It’s a Mental Game
I wish it were a straight line to healing. I think it should be. In the days after surgery I was focused on just dealing with the physical pain, and healing the incisions. It kept me occupied. Six weeks out, the body is mostly healed from the surgery. People tell me I look good and am moving well. I started back to work part time. And yet, I find myself in a funk more often than not.
I tend to be a worrier. I have been praying the serenity prayer for many years now: to have the courage to accept the things I cannot change is really the one I get stuck on! I still have things going on in my body that I don’t know why. Things are not normal…or at least my normal before last fall. And I want to know why, and after seeing multiple doctors, I still don’t have answers. So some days, I say to myself, well, you are alive today, so just live your life and ignore all the background noise of your body. Other days I keep wondering what it will take to feel my “normal” self again, and surely all this is something and I just need to figure out what it is so it can be fixed. And then, there is the spot from the surgery where I still get sore 6 weeks out, and I think did I do some real damage to it when I overdid it at the 3 week mark and is that going to mean another surgery down the road? So every twinge has the inner critic in me kicking myself for something that happened in the past and can’t change even if I wanted to.
I get why I am in a funk. Before the surgery, I was hanging on to hope that somehow all the weird stuff going on in my body, the pulsatile tinnitus, the bloating, the constipation, the blood pressure was stress and anxiety and somehow connected to the kidney and once they removed the kidney it would all resolve. But it has not. I feel like I am in the same place I was in mid-September when I started this journey to figure out what was going on in my body and I am back to square one and now with one less kidney plus a future of being on the cancer-return watch. I am frustrated and I am grieving. I want back the person I was last spring when all my health markers and vital signs were good, and I had no worries about what was going on in my body.
I also know that I am anxious about being strong enough to return to my normal routines. Can I really lift more than 10 lbs now and not do damage? Will that one weak spot hold? Will I have the stamina to work full time? Can I really keep to a more reasonable work schedule given the demands of my job and my own overachiever tendencies? Will my heart be in it given everything that has been happening in my life?
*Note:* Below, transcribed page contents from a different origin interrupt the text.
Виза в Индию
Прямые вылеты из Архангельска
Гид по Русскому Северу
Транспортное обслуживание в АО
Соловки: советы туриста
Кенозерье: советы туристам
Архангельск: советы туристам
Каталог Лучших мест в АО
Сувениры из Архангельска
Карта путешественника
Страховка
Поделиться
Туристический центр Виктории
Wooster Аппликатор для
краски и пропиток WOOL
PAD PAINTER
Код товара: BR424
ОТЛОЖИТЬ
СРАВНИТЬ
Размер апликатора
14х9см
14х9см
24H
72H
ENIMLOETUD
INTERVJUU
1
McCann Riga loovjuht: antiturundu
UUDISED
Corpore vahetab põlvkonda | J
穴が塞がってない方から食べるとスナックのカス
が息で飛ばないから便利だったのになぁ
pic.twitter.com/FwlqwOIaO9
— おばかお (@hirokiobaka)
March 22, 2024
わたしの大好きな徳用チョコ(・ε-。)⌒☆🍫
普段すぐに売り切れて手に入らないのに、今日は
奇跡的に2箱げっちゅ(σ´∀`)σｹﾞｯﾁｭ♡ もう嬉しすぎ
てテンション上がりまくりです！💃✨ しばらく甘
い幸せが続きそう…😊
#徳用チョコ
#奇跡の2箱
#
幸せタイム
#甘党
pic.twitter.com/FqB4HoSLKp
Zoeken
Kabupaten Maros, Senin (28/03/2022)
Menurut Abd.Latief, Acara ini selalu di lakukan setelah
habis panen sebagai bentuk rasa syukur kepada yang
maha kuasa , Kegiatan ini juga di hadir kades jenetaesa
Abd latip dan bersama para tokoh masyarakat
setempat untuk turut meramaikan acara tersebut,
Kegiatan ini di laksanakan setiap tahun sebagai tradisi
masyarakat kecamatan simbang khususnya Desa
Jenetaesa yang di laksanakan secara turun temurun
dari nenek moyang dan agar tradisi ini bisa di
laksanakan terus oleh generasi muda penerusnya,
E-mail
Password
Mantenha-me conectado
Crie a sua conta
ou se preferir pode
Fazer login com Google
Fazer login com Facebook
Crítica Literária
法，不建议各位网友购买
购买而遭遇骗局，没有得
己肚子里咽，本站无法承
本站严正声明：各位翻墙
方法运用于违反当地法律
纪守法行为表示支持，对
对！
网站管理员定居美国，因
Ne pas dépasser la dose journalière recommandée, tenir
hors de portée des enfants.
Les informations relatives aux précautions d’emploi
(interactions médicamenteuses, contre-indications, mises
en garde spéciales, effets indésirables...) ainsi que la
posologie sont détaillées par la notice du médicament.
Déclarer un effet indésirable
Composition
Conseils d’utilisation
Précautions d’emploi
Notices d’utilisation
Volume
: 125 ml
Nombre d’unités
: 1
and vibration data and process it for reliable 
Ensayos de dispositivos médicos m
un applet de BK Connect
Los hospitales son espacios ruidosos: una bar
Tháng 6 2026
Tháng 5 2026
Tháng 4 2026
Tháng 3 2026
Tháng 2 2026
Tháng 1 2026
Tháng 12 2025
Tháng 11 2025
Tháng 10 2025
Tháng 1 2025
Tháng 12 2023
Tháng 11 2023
I have been reading Deanna Thompson’s book Glimpsing Resurrection: Cancer, Trauma and Ministry. She talks about being “undone by cancer.” That is how I feel. I have been “undone” and even though I am stitched back together, I am emotionally living in a different land where I don’t know how to navigate the territory yet. I know my journey has not been as difficult as others. I have been blessed to not have to face months of treatment. I have a good prognosis. But then I start feeling guilty for even being in a funk when I think about how lucky I am. But, deep down, what I know is my journey is my journey, and it is not a straight line to healing.
They say time heals. I do believe that. I have a feeling the longer I live within my new reality and see that I will be OK, I will move out of this funk and back to my more joyful self. We are resilient creatures and I will adapt. Like much of life, this really is a mental game. Practicing self-compassion which has never been my strong suit (I am an Enneagram 1 for those who know what that means) and not over-thinking things are new for me. I am learning. Step One: notice your suffering. Step Two: speak kindly to yourself. Step Three: See things as they really are.
So here we go: I am in a funk. It is OK. You have been through a lot and your body is still talking back to you and you don’t know what it means. But just because your body is not perfect, does not mean is cannot be trusted. It may be different than what it was, and that will take time to learn and adjust to. Be patient. Do what you can do. Do one thing that makes you happy today. That is enough. The days will add up and before you know it this funk will have faded. Healing may not happen in a straight line, but it is happening.